Archive for Tuesday, January 3, 1995


January 3, 1995


Everything you wanted to know about Dr. James A. Naismith, but were so overwhelmed by Dick Vitale you forgot to ask:

Naismith was born in rural Ontario in Canada. Did he ever become a U.S. citizen?

Yes. Naismith filed a petition with the Douglas County District Court and on Sept. 11, 1918, Judge Hugh Means signed a certificate that made him a U.S. citizen. He was two months shy of his 57th birthday.

Naismith died in 1939. Were any color pictures ever taken of him?

Many black-and-white photos exist -- several taken by his friend Duke D'Ambra, a professional photographer -- but no color shots have surfaced. Some of the black-and-white photos have been tinted, however.

Did Naismith perform any military service?

Yes. He was a chaplain during the Mexican War, serving at Eagle Pass, Texas, and during World War I, serving in France. He conducted classes in prevention of sexually-transmitted diseases and also battled organized prostitution around the camps.

How much money did he make as a KU professor?

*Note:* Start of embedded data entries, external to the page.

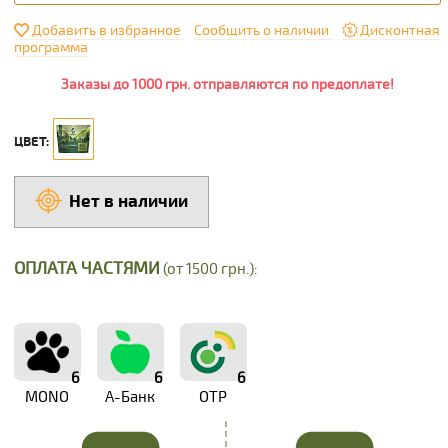
Добавить в избранное
Сообщить о наличии
Дисконтная
программа
Заказы до 1000 грн. отправляются по предоплате!
ЦВЕТ:
Нет в наличии
ОПЛАТА ЧАСТЯМИ
(от 1500 грн.):
6
6
6
MONO
А-Банк
OTP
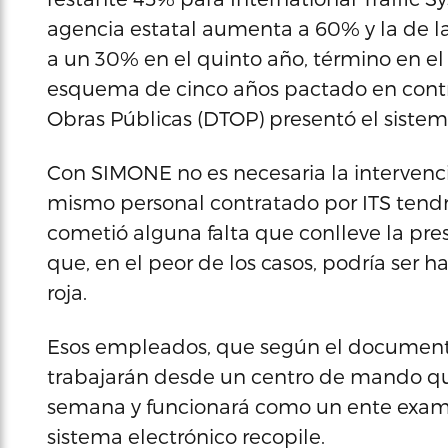
agencia estatal aumenta a 60% y la de l
a un 30% en el quinto año, término en el
esquema de cinco años pactado en contr
Obras Públicas (DTOP) presentó el sistem
Con SIMONE no es necesaria la intervenc
mismo personal contratado por ITS tendrá
cometió alguna falta que conlleve la pr
que, en el peor de los casos, podría ser 
roja.
Esos empleados, que según el documento
trabajarán desde un centro de mando que o
semana y funcionará como un ente exami
sistema electrónico recopile.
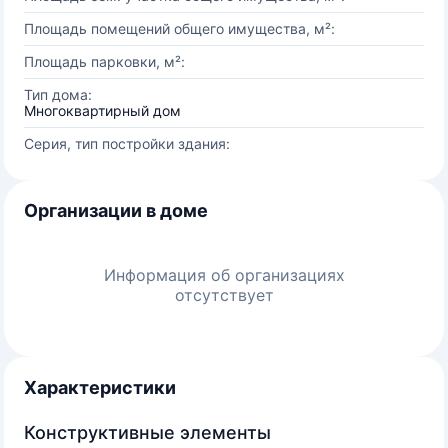
Площадь помещений общего имущества, м²:
Площадь парковки, м²:
Тип дома:
Многоквартирный дом
Серия, тип постройки здания:
Организации в доме
Информация об организациях
отсутствует
Характеристики
Конструктивные элементы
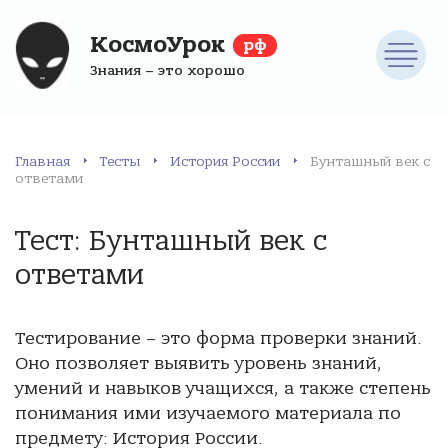
КосмоУрок
рф
Знания – это хорошо
Главная
Тесты
История России
Бунташный век с
ответами
Тест: Бунташный век с
ответами
Тестирование – это форма проверки знаний.
Оно позволяет выявить уровень знаний,
умений и навыков учащихся, а также степень
понимания ими изучаемого материала по
предмету: История России.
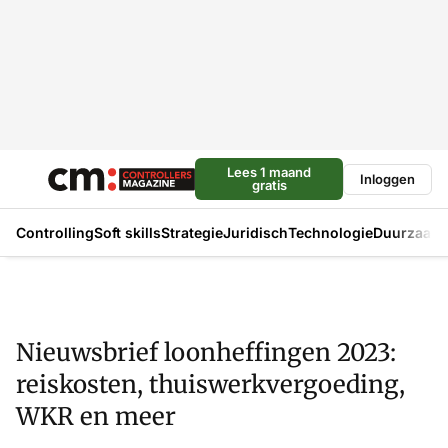
Lees 1 maand
Inloggen
gratis
Controlling
Soft skills
Strategie
Juridisch
Technologie
Duurzaam
Nieuwsbrief loonheffingen 2023:
reiskosten, thuiswerkvergoeding,
WKR en meer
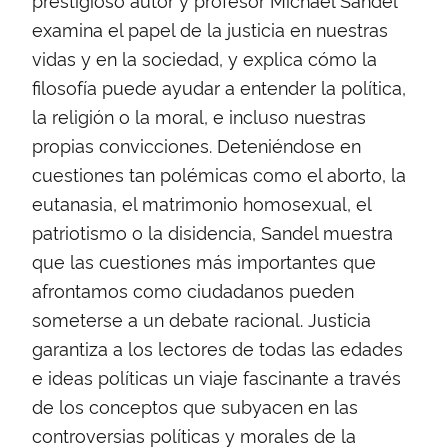
examina el papel de la justicia en nuestras
vidas y en la sociedad, y explica cómo la
filosofía puede ayudar a entender la política,
la religión o la moral, e incluso nuestras
propias convicciones. Deteniéndose en
cuestiones tan polémicas como el aborto, la
eutanasia, el matrimonio homosexual, el
patriotismo o la disidencia, Sandel muestra
que las cuestiones más importantes que
afrontamos como ciudadanos pueden
someterse a un debate racional. Justicia
garantiza a los lectores de todas las edades
e ideas políticas un viaje fascinante a través
de los conceptos que subyacen en las
controversias políticas y morales de la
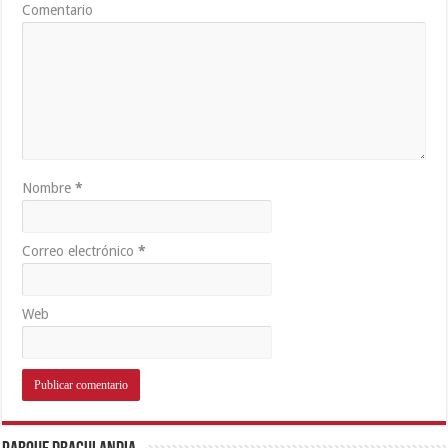
Comentario
Nombre
*
Correo electrónico
*
Web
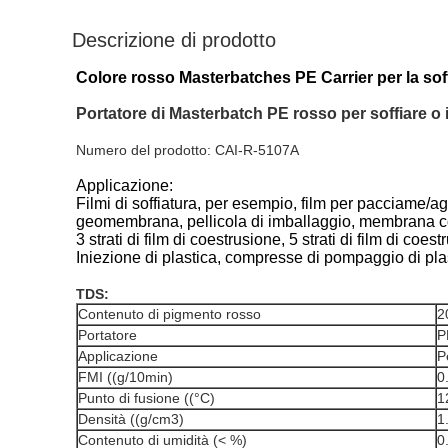
Descrizione di prodotto
Colore rosso Masterbatches PE Carrier per la soffi
Portatore di Masterbatch PE rosso per soffiare o i
Numero del prodotto: CAI-R-5107A
Applicazione:
Filmi di soffiatura, per esempio, film per pacciame/ag
geomembrana, pellicola di imballaggio, membrana c
3 strati di film di coestrusione, 5 strati di film di coest
Iniezione di plastica, compresse di pompaggio di plas
TDS:
Contenuto di pigmento rosso
2
Portatore
P
Applicazione
P
FMI ((g/10min)
0
Punto di fusione ((°C)
1
Densità ((g/cm3)
1
Contenuto di umidità (< %)
0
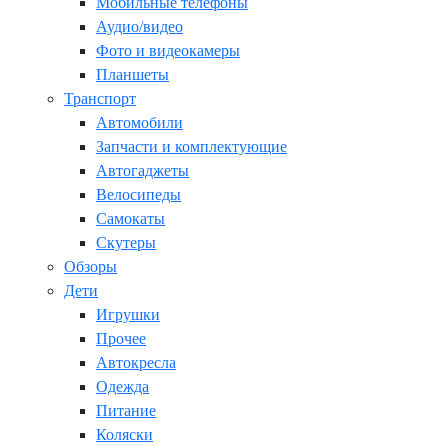
Мобильные телефоны
Аудио/видео
Фото и видеокамеры
Планшеты
Транспорт
Автомобили
Запчасти и комплектующие
Автогаджеты
Велосипеды
Самокаты
Скутеры
Обзоры
Дети
Игрушки
Прочее
Автокресла
Одежда
Питание
Коляски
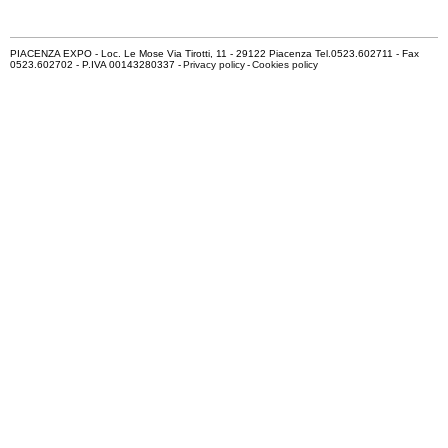
PIACENZA EXPO - Loc. Le Mose Via Tirotti, 11 - 29122 Piacenza Tel.0523.602711 - Fax
0523.602702 - P.IVA 00143280337 -
Privacy policy
-
Cookies policy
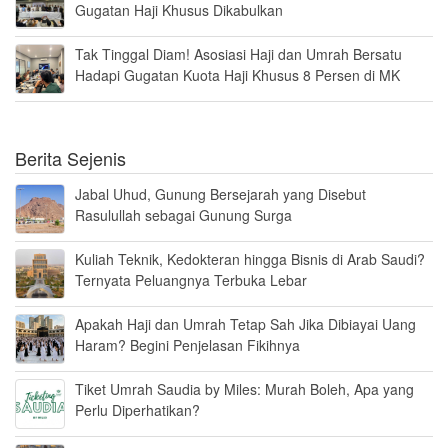
Gugatan Haji Khusus Dikabulkan
Tak Tinggal Diam! Asosiasi Haji dan Umrah Bersatu
Hadapi Gugatan Kuota Haji Khusus 8 Persen di MK
Berita Sejenis
Jabal Uhud, Gunung Bersejarah yang Disebut
Rasulullah sebagai Gunung Surga
Kuliah Teknik, Kedokteran hingga Bisnis di Arab Saudi?
Ternyata Peluangnya Terbuka Lebar
Apakah Haji dan Umrah Tetap Sah Jika Dibiayai Uang
Haram? Begini Penjelasan Fikihnya
Tiket Umrah Saudia by Miles: Murah Boleh, Apa yang
Perlu Diperhatikan?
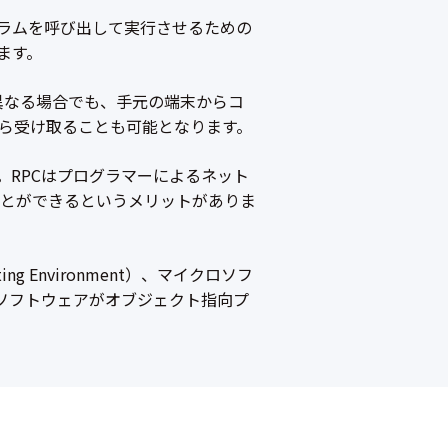
プログラムを呼び出して実行させるための
ます。
異なる場合でも、手元の端末からコ
ら受け取ることも可能となります。
。RPCはプログラマーによるネット
とができるというメリットがありま
ting Environment）、マイクロソフ
ています。ソフトウェアがオブジェクト指向プ
。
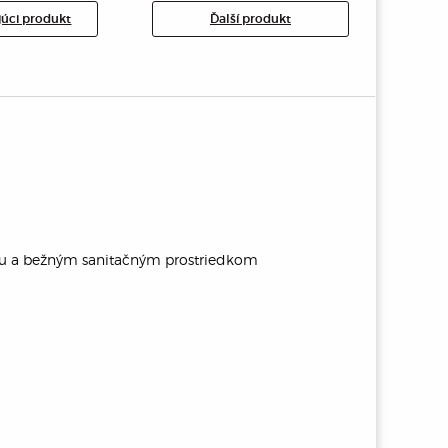
úci produkt
Ďalší produkt
eru a bežným sanitačným prostriedkom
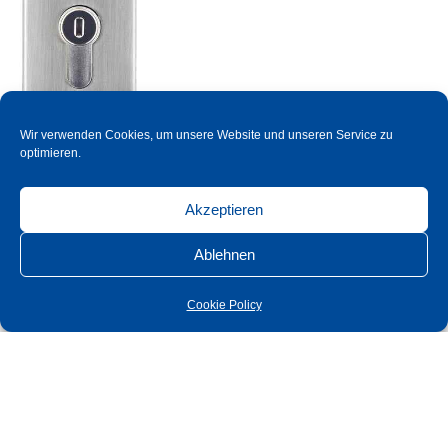
Wir verwenden Cookies, um unsere Website und unseren Service zu
optimieren.
Akzeptieren
Ablehnen
Cookie Policy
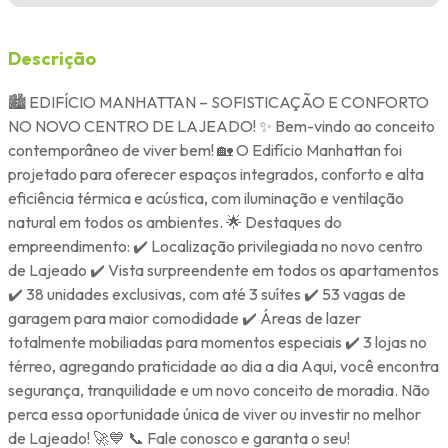
Descrição
🏙️ EDIFÍCIO MANHATTAN – SOFISTICAÇÃO E CONFORTO
NO NOVO CENTRO DE LAJEADO! ✨ Bem-vindo ao conceito
contemporâneo de viver bem! 🏡 O Edifício Manhattan foi
projetado para oferecer espaços integrados, conforto e alta
eficiência térmica e acústica, com iluminação e ventilação
natural em todos os ambientes. 🌟 Destaques do
empreendimento: ✔️ Localização privilegiada no novo centro
de Lajeado ✔️ Vista surpreendente em todos os apartamentos
✔️ 38 unidades exclusivas, com até 3 suítes ✔️ 53 vagas de
garagem para maior comodidade ✔️ Áreas de lazer
totalmente mobiliadas para momentos especiais ✔️ 3 lojas no
térreo, agregando praticidade ao dia a dia Aqui, você encontra
segurança, tranquilidade e um novo conceito de moradia. Não
perca essa oportunidade única de viver ou investir no melhor
de Lajeado! 🚀💙 📞 Fale conosco e garanta o seu!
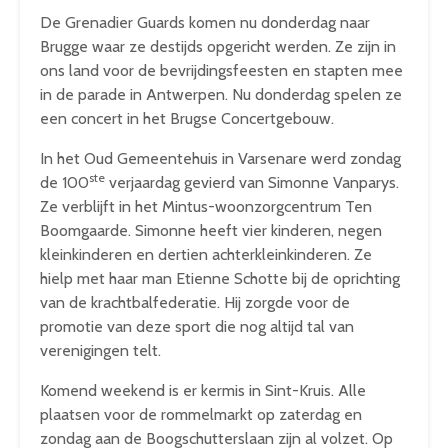
De Grenadier Guards komen nu donderdag naar
Brugge waar ze destijds opgericht werden. Ze zijn in
ons land voor de bevrijdingsfeesten en stapten mee
in de parade in Antwerpen. Nu donderdag spelen ze
een concert in het Brugse Concertgebouw.
In het Oud Gemeentehuis in Varsenare werd zondag
ste
de 100
verjaardag gevierd van Simonne Vanparys.
Ze verblijft in het Mintus-woonzorgcentrum Ten
Boomgaarde. Simonne heeft vier kinderen, negen
kleinkinderen en dertien achterkleinkinderen. Ze
hielp met haar man Etienne Schotte bij de oprichting
van de krachtbalfederatie. Hij zorgde voor de
promotie van deze sport die nog altijd tal van
verenigingen telt.
Komend weekend is er kermis in Sint-Kruis. Alle
plaatsen voor de rommelmarkt op zaterdag en
zondag aan de Boogschutterslaan zijn al volzet. Op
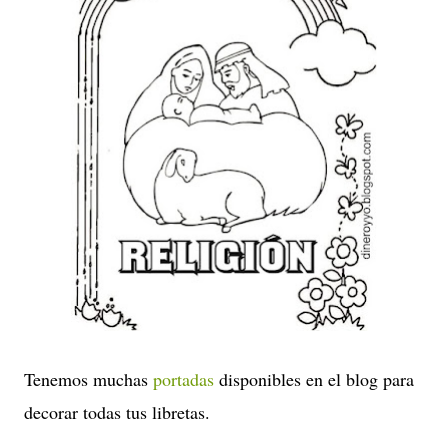
Tenemos muchas
portadas
disponibles en el blog para
decorar todas tus libretas.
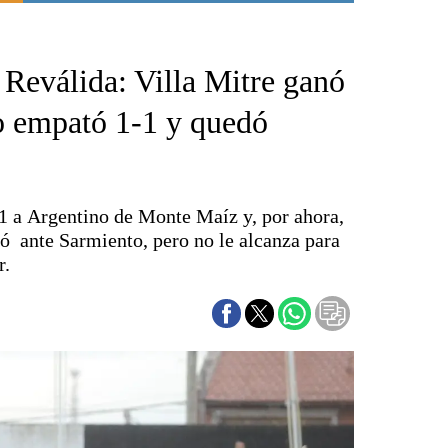
Punta Alta
La región
a Reválida: Villa Mitre ganó
El país
El mundo
po empató 1-1 y quedó
Seguridad
Opinión
Escenario Olímpico
 a1 a Argentino de Monte Maíz y, por ahora,
Liga del Sur
ló ante Sarmiento, pero no le alcanza para
Básquetbol
r.
Fútbol
Federal A
Aplausos
Cines
Economía y finanzas
Con el campo
Espacio empresas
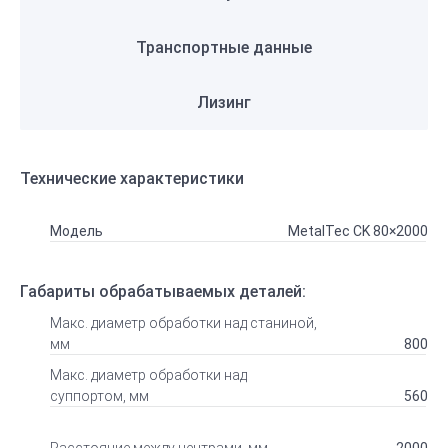
Транспортные данные
Лизинг
Технические характеристики
Модель
MetalTec CK 80×2000
Габариты обрабатываемых деталей:
Макс. диаметр обработки над станиной,
мм
800
Макс. диаметр обработки над
суппортом, мм
560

He came here from Denver in 1898, lured by an annual salary of $1,300 a year. In his later years he was earning $250 a month. To supplement his income and support his wife and four children, he became a part-time minister, traveling to Vinland, Silver Lake, Rossville and Leavenworth to conduct services.

Where did Naismith come up with the idea to use peach baskets as the goals during the original game?

Actually, Naismith wanted boxes, but the janitor at the Springfield Y didn't have any. Instead, the custodian came up with a couple of peach baskets. Why the Y had peach baskets and no boxes no one knows.

Did Naismith have a doctorate or was he really a medical doctor?

Naismith earned a degree from the Denver Medical School, which later became the University of Colorado School of Medicine. Naismith never practice medicine, however.

Are there any buildings on the KU campus named for him?

No, but Robinson Gym could have been. Largely through the efforts of Naismith and Chancellor Frank Strong, Robinson Gym was built in 1908. It was a state-of-the-art facility that, in effect, fostered KU's tradition of basketball excellence.

Who was Robinson?

Charles Robinson, the first governor of Kansas, was the original owner of the land on which the gym was built. The building was located roughly where Wescoe Hall is today. New Robinson Gym -- now called Robinson Center -- is directly east of Allen Fieldhouse and separated by Naismith Drive.

Why did Naismith spend his last 41 years in Lawrence?

He must have liked it here. Or as Steve Jansen, director of the Elizabeth M. Watkins Community Museum said: "He could have gone anywhere he wanted to, and he decided to stay."